#### Task requirements
Gather every line in the entries below that contains the word "Hari", and copy each one in full.

#### Data extract
Segment Open
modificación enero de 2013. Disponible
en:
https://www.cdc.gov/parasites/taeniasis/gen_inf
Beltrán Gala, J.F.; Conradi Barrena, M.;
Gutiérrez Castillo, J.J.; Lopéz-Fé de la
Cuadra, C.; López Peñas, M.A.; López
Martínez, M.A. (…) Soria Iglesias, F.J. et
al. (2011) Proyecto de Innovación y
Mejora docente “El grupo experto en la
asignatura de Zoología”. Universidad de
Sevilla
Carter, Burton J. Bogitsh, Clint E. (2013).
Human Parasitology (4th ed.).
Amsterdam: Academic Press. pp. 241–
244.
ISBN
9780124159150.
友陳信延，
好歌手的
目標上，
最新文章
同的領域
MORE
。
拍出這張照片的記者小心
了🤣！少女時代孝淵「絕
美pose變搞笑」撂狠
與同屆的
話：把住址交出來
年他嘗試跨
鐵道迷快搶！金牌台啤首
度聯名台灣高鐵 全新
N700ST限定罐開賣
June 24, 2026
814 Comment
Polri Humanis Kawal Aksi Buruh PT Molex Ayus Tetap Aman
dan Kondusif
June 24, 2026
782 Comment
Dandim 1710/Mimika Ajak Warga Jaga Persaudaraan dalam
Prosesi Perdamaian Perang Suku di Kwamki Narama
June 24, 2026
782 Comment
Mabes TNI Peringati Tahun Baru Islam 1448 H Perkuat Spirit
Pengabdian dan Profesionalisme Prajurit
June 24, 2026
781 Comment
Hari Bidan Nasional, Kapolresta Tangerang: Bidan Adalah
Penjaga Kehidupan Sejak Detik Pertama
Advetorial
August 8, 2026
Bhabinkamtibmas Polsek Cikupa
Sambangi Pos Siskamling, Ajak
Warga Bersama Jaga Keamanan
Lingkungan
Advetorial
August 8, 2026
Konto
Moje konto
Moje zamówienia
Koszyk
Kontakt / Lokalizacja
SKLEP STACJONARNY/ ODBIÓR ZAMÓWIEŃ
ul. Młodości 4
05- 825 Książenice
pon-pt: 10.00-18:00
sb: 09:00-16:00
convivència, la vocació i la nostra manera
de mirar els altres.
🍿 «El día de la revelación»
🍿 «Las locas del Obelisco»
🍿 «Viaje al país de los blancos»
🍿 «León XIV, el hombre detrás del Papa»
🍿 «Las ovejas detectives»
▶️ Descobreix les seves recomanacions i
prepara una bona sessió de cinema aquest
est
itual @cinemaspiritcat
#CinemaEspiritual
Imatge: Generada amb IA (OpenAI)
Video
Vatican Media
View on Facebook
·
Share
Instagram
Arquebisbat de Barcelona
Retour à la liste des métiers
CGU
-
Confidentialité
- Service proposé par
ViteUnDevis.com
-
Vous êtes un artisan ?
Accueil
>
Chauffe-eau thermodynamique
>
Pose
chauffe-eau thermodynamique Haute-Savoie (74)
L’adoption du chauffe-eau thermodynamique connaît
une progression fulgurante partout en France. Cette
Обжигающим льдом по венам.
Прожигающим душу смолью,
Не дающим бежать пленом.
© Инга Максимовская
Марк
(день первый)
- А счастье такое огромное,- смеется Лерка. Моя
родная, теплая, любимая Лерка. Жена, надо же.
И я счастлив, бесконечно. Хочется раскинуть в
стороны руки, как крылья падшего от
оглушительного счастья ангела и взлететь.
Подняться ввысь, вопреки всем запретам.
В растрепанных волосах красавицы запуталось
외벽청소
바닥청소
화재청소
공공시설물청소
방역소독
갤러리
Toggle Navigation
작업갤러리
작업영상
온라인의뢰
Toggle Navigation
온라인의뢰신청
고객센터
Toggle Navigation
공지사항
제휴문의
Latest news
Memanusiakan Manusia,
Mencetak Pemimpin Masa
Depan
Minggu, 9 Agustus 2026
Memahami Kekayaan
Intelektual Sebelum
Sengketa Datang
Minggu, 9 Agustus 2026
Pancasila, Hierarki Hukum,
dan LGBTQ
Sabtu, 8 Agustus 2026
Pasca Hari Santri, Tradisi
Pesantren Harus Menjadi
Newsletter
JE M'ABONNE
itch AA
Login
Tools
Segment Closed
#### Result
Hari Bidan Nasional, Kapolresta Tangerang: Bidan Adalah
Pasca Hari Santri, Tradisi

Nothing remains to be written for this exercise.